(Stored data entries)
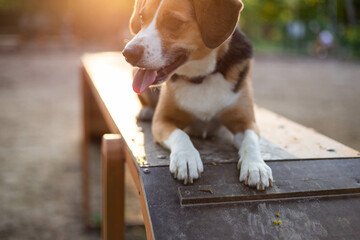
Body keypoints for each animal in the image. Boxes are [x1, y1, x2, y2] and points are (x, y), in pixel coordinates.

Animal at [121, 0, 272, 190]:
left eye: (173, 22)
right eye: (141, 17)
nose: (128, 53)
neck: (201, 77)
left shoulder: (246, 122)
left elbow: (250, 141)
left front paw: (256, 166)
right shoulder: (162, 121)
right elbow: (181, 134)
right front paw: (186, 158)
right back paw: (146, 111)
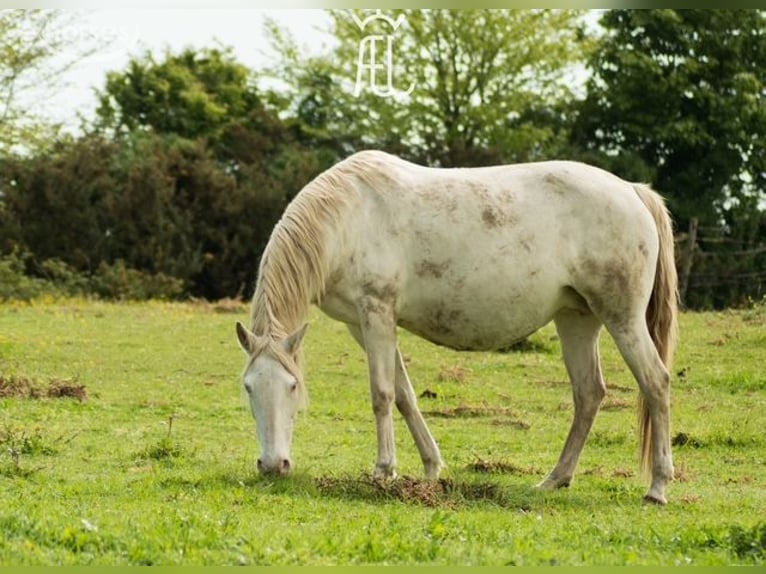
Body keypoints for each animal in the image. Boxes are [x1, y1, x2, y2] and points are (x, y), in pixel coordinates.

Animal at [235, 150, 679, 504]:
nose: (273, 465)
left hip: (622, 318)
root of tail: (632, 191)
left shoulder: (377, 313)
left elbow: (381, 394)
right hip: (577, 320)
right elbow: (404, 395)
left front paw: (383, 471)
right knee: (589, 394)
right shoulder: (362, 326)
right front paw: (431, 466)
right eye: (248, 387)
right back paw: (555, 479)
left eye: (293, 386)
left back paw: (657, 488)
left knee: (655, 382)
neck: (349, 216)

Instructions for the task:
Set out exactly the run of lines that begins at the line holding "left front paw: (383, 471)" and ends at the last line of the data.

Answer to this exercise:
left front paw: (383, 471)
right knee: (589, 394)
right shoulder: (362, 326)
right front paw: (431, 466)
right eye: (248, 387)
right back paw: (555, 479)
left eye: (293, 386)
left back paw: (657, 488)
left knee: (655, 382)
neck: (349, 216)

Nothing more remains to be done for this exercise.